Read in | English | Español | Français | Deutsch | Português | Italiano | 日本語 | 한국어 | 简体中文 | 繁體中文 | Nederlands | עִבְרִית | Bahasa | Русский | Svenska | Polski

Akses ke konseling genetik dan pengujian merupakan bagian penting dari pengendalian kanker

Published on October 18, 2005 at 8:55 PM · No Comments

Sepuluh tahun setelah identifikasi gen kanker payudara yang pertama kerentanan begitu sedikit wanita berisiko tinggi minoritas telah menerima konseling genetik atau pengujian bahwa metode standar menghitung risiko belum divalidasi dalam kelompok-kelompok dan hasil pengujian genetik masih dapat menghasilkan kejutan.

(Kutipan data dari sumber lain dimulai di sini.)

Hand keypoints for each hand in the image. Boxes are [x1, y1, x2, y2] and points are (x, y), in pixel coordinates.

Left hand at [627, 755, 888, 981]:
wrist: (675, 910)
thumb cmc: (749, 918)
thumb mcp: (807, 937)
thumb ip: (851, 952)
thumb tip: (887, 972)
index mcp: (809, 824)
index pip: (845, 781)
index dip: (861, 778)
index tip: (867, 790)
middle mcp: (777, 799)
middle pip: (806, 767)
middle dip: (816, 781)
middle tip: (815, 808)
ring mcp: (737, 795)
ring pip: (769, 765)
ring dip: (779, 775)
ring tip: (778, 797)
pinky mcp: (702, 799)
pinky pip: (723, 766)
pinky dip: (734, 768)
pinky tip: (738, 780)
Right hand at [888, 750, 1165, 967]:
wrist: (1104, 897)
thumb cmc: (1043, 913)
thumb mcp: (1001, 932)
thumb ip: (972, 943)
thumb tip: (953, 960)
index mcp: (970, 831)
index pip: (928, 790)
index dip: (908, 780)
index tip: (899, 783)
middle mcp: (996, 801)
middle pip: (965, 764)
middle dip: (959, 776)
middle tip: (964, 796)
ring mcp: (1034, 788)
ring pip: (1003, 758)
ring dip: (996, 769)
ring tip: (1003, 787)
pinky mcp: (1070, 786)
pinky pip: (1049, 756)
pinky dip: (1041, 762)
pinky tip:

Dalam edisi 19 2005 Oktober JAMA: The Journal of American Medical Association , sebuah tim peneliti dari University of Chicago melaporkan untuk pertama kalinya bahwa model prediksi yang digunakan oleh konselor genetik untuk menilai risiko - berdasarkan riwayat keluarga payudara atau kanker ovarium dan usia diagnosis - bekerja sama dengan baik untuk keluarga keturunan Afrika. Mereka juga menemukan, bagaimanapun, bahwa spektrum mutasi yang terjadi di Amerika Afrika adalah "sangat berbeda."

"Akses ke konseling genetik dan pengujian merupakan bagian penting dari pengendalian kanker," kata Olufunmilayo Olopade, MD, profesor kedokteran dan direktur Klinik Risiko Kanker di Rumah Sakit Universitas Chicago , "tetapi di daerah ini bergerak cepat dari obat minoritas etnis yang tertinggal Kita perlu mendorong perempuan berisiko tinggi dari semua kelompok etnis untuk mendapatkan konseling dan. kita perlu belajar lebih banyak tentang apa artinya hasil tes khusus untuk masing-masing kelompok ras atau etnis. "

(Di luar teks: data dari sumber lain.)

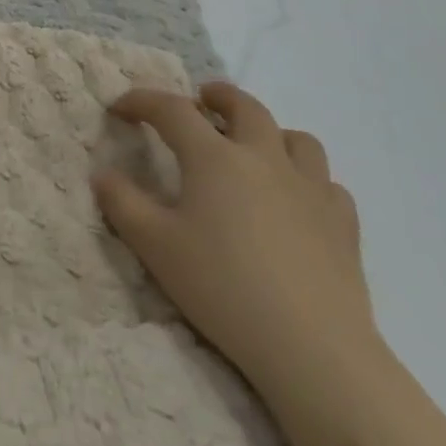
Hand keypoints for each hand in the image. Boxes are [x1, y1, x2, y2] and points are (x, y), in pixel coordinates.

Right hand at [92, 82, 374, 393]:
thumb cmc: (222, 288)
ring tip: (253, 147)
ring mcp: (311, 189)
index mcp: (214, 158)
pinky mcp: (343, 223)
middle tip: (201, 100)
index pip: (172, 110)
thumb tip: (102, 174)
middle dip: (217, 97)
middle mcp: (264, 159)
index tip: (120, 108)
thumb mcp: (154, 246)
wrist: (312, 348)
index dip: (142, 101)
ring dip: (269, 132)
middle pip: (244, 107)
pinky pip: (326, 183)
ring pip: (296, 139)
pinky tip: (296, 200)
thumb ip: (122, 203)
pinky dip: (307, 179)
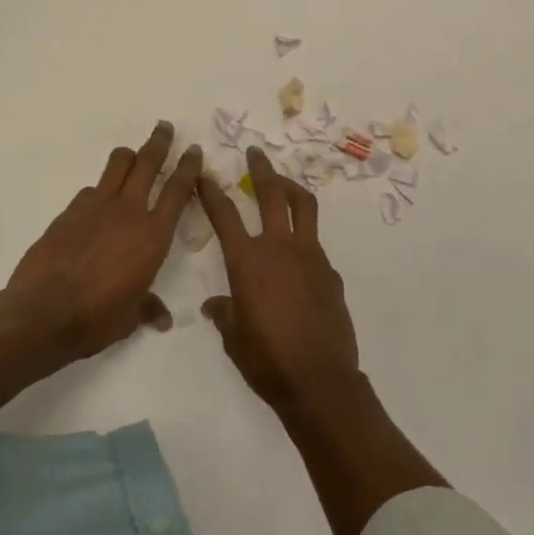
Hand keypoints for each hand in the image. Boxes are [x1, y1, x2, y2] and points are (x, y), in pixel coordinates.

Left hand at [2, 120, 202, 363]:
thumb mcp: (131, 317)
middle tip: (165, 127)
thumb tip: (162, 318)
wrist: (43, 314)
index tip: (193, 150)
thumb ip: (148, 308)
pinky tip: (95, 204)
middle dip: (159, 142)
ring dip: (128, 156)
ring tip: (132, 155)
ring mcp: (96, 206)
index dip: (188, 167)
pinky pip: (90, 190)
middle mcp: (128, 211)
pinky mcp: (69, 211)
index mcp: (153, 235)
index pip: (178, 190)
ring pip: (117, 164)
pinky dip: (99, 191)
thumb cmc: (97, 318)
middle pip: (148, 162)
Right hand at [199, 147, 362, 416]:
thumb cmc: (267, 361)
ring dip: (291, 187)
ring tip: (283, 182)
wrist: (319, 381)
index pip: (225, 215)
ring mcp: (310, 255)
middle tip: (255, 153)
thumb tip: (216, 305)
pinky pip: (315, 243)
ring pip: (304, 206)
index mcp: (248, 261)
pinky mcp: (329, 271)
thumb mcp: (234, 338)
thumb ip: (224, 314)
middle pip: (272, 193)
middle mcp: (279, 248)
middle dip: (261, 169)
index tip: (204, 175)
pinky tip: (298, 253)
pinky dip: (303, 236)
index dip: (211, 192)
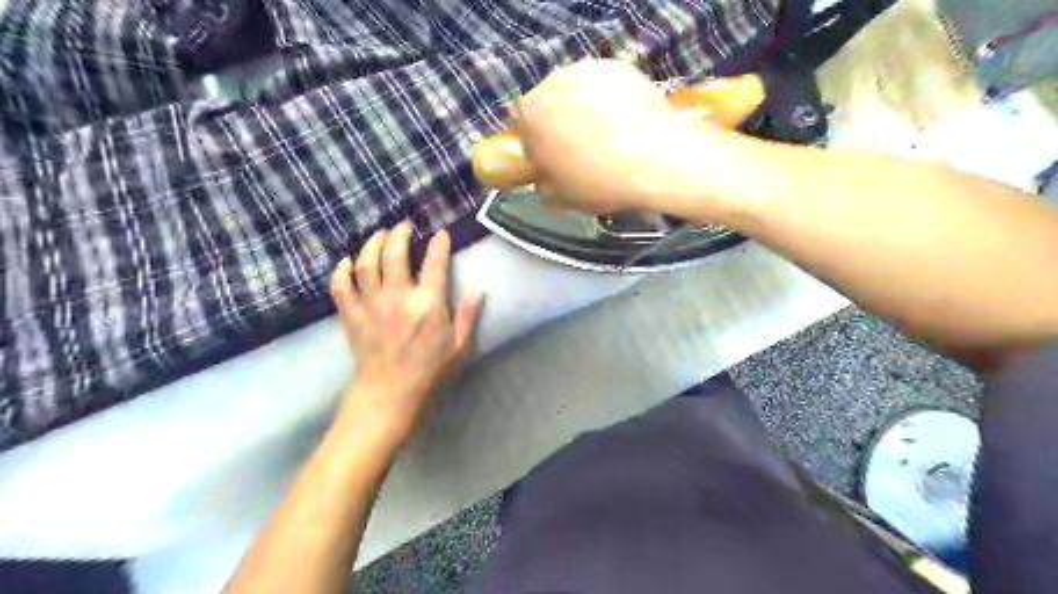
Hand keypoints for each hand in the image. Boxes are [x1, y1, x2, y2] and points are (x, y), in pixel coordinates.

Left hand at [330, 221, 484, 436]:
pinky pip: (341, 286)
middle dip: (399, 233)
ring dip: (372, 243)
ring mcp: (371, 304)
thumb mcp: (459, 347)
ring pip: (366, 262)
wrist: (389, 394)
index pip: (435, 263)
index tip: (441, 234)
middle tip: (404, 227)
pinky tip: (347, 262)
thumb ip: (468, 316)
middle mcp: (398, 297)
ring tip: (379, 235)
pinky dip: (342, 270)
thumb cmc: (429, 371)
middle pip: (394, 253)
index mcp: (428, 304)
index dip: (439, 244)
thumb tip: (479, 291)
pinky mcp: (352, 314)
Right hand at [514, 58, 727, 215]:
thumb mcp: (559, 198)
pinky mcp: (621, 67)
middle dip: (560, 125)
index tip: (554, 162)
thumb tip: (546, 178)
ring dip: (585, 111)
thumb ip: (543, 185)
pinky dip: (611, 102)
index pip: (524, 128)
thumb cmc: (599, 182)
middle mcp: (554, 81)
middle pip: (551, 105)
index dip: (539, 147)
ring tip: (608, 138)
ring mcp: (589, 69)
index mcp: (531, 113)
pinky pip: (606, 88)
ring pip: (578, 94)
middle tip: (582, 151)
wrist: (655, 160)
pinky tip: (626, 125)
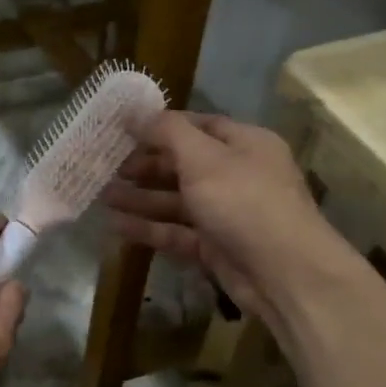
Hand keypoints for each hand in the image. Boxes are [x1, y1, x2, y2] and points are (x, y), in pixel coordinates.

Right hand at [102, 112, 371, 325]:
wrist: (284, 274)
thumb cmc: (244, 202)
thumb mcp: (203, 158)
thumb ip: (167, 133)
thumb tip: (135, 112)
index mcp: (244, 144)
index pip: (197, 125)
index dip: (159, 126)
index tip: (121, 129)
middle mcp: (236, 174)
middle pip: (183, 164)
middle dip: (144, 165)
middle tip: (105, 166)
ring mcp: (226, 213)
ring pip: (176, 201)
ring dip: (140, 198)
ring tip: (101, 195)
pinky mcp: (215, 247)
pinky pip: (176, 232)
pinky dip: (148, 228)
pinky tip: (115, 226)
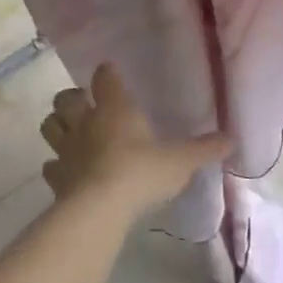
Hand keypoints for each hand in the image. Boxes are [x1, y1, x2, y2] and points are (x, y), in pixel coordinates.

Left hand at [39, 64, 229, 218]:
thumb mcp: (181, 161)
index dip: (107, 74)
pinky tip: (68, 171)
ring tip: (72, 132)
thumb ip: (204, 149)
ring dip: (58, 125)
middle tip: (86, 104)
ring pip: (50, 126)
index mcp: (115, 108)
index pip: (105, 77)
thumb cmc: (142, 173)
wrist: (100, 209)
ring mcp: (66, 150)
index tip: (110, 73)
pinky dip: (57, 165)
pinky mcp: (56, 178)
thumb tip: (232, 139)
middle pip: (66, 99)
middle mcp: (86, 122)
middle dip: (72, 98)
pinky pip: (50, 165)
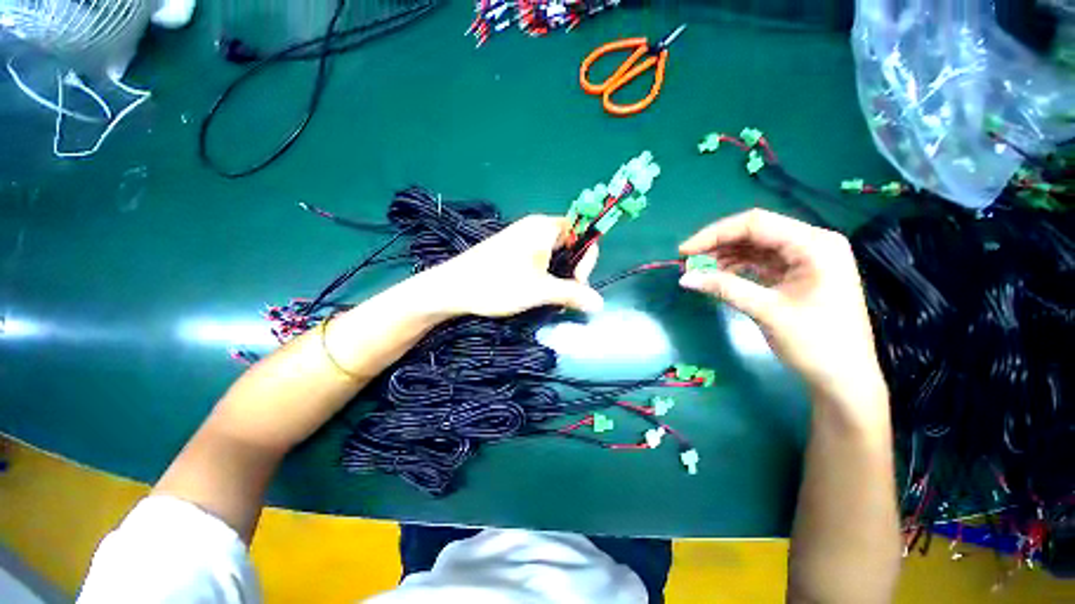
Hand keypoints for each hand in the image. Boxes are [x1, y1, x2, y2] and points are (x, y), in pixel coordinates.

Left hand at [415, 215, 603, 317]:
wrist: (452, 287)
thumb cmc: (499, 283)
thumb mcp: (541, 291)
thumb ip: (573, 294)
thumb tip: (600, 303)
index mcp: (545, 227)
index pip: (582, 233)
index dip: (587, 258)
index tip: (577, 282)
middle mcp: (535, 227)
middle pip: (569, 244)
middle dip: (572, 270)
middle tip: (564, 294)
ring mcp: (521, 239)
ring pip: (554, 255)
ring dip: (559, 276)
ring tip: (551, 297)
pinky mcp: (511, 251)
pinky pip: (538, 259)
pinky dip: (544, 276)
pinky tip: (537, 293)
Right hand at [678, 209, 886, 419]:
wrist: (844, 379)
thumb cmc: (816, 344)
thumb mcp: (766, 311)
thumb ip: (724, 288)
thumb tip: (684, 278)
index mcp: (814, 245)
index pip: (755, 224)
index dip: (714, 234)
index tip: (684, 251)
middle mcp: (812, 243)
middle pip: (755, 232)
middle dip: (718, 244)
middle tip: (688, 261)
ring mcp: (806, 259)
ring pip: (756, 246)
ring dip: (725, 256)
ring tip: (699, 270)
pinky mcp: (798, 274)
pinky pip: (761, 262)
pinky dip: (738, 267)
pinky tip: (719, 276)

Perempuan Afrika-Amerika berada pada risiko tinggi untuk awal-awal kanker payudara. Banyak alat yang digunakan untuk memperkirakan risiko, bagaimanapun, seperti model statistik banyak digunakan BRCAPRO, yang dikembangkan berdasarkan percobaan yang melibatkan terutama perempuan keturunan Eropa, terutama wanita Yahudi Ashkenazi.

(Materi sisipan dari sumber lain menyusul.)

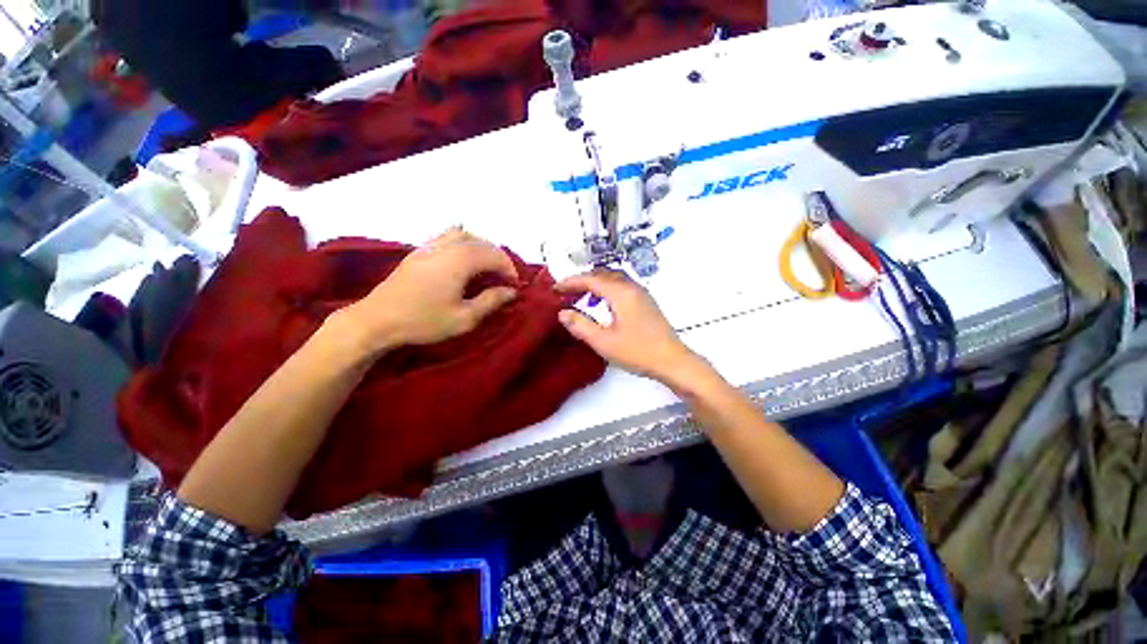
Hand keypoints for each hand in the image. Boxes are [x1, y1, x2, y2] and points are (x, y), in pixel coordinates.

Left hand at [346, 228, 518, 352]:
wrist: (377, 320)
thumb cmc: (424, 321)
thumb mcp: (464, 318)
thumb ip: (491, 301)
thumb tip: (510, 291)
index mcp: (459, 261)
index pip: (494, 256)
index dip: (509, 269)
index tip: (515, 286)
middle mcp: (446, 247)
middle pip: (481, 242)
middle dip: (498, 257)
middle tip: (504, 277)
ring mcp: (430, 247)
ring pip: (464, 234)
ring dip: (481, 246)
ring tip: (487, 264)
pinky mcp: (418, 252)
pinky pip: (446, 236)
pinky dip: (462, 242)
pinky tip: (463, 256)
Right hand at [555, 270, 708, 386]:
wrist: (672, 361)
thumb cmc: (638, 352)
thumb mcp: (603, 342)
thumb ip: (580, 326)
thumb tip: (563, 313)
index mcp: (621, 293)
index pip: (591, 279)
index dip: (571, 282)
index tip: (555, 289)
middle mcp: (632, 287)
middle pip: (603, 274)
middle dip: (583, 280)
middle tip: (567, 291)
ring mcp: (642, 294)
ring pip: (614, 279)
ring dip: (596, 283)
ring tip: (581, 297)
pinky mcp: (646, 302)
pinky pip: (622, 286)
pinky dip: (607, 289)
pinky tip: (603, 305)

Jadi Olopade, Rita Nanda, MD, dan rekan-rekannya di Klinik Risiko Kanker di Rumah Sakit Universitas Chicago , menarik bersama sepuluh tahun konseling dan pengujian data dari klinik-dilengkapi dengan data dari tiga klinik AS lainnya - yang semuanya menarik beragam kelompok pasien.

Para peneliti mempelajari wanita pada risiko terbesar dari 155 keluarga (117 dari University of Chicago Rumah Sakit ditambah 38 dari Mayo Clinic, Rush University Medical Center dan UCSF) yang mencari pengujian genetik karena mereka memiliki dua atau lebih kerabat dekat dengan payudara atau kanker ovarium.

Mereka menggunakan data ini untuk menentukan seberapa baik BRCAPRO bisa memprediksi mutasi BRCA1 dan BRCA2, berdasarkan sejarah keluarga, antara individu yang berisiko tinggi dari kedua keturunan Eropa dan Afrika. Mereka juga melihat berbagai mutasi yang ditemukan di berbagai kelompok etnis.

Hal pertama yang mereka perhatikan adalah perempuan minoritas sangat sedikit mencari konseling atau dirujuk untuk pengujian. Dari 155 keluarga, tiga Hispanik dan dua orang Asia. Meskipun sekitar setengah dari pasien terlihat di Rumah Sakit Universitas Chicago adalah Afrika Amerika, kurang dari sepertiga dari keluarga yang mencari pengujian adalah dari keturunan Afrika.